My article in Bronte Studies

My article in Bronte Studies
My article

Saturday 11 November 2017

John Ruskin and WSW

Did John Ruskin play as big a role in William's life as did Charlotte Bronte?

The University of Lancaster is home to a wonderful archive of John Ruskin's work. I spent a day there looking at his diaries and some of the other manuscripts he left.

To me of greatest interest was the 1861 first edition of Selections from the writing of John Ruskin edited by William Smith Williams. It is an alladin's cave. It shows the breadth of his interest, from fine art, through architecture to political economy.

Quite when William first met Ruskin remains unclear, however there is every reason to believe that William read the first volume of his first book Modern Painters very soon after publication in 1843/44.

William was certainly in 1843 a regular contributor to the Athenaeum Periodical. I have found some eight art and theatre reviews which he wrote that year. On 3 February 1844 a lengthy review of Modern Painters by a Graduate of Oxford appeared in the Athenaeum. It was scathing. Who was this young pup saying such modern nonesense. It is clear that William thought otherwise. He shared with Ruskin a love of Turner, especially early Turner landscapes which they both felt followed the path set  out by watercolourist, Samuel Prout.

William would later send a copy of Modern Painters to Charlotte Bronte to assist with the broadening of her mind.

The Smith Elder archive at the National Library of Scotland contains some fascinating further material.

In the 1860s, Ruskin turned his attention to political economy and wrote a series of articles together under the title Unto the Last for the Cornhill Magazine, published by Smith and Elder. He then wrote further lectures which came together in a number of books. In the archive there are personal letters from Ruskin to William concerning the publication of these.


Tuesday 23 May 2017

Who was this man whom they say discovered the Brontes?

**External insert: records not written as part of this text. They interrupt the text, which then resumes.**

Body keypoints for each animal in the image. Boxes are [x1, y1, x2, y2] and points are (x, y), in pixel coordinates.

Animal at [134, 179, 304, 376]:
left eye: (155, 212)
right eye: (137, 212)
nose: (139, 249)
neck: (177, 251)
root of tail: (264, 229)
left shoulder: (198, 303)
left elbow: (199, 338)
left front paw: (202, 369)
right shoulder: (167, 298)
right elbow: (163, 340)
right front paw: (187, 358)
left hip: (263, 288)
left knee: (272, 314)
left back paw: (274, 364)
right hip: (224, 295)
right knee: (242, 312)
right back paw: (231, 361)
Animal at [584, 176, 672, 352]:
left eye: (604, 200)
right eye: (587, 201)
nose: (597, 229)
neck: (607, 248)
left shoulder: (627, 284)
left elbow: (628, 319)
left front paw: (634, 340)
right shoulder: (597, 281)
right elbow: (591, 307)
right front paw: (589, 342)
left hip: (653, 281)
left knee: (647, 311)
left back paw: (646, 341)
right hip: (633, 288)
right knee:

Charlotte Bronte described him as pale, mild, stooping man of about fifty.

We know, or can infer, that his schooling brought him into contact with boys who would go on to careers as significant thinkers and writers. We know that his social group included or was close to some of the most exciting thinking of his time. He grew up close to theatre land and both had a great love of theatre and a deep knowledge of it. He had a love of painting, Turner in particular; he wrote on the place of Art in Design. He worked for many years for a ground breaking Lithographer; he wrote on the techniques of Lithography. Yet, his emergence into the public view was from a position as a book keeper, and it would seem not a very good book keeper.

But who really was William Smith Williams?

The book sets out to trace whence he came and whither he went to find the characteristics that enabled him, among many far more eminent, to recognise a groundbreaking shift in the English novel.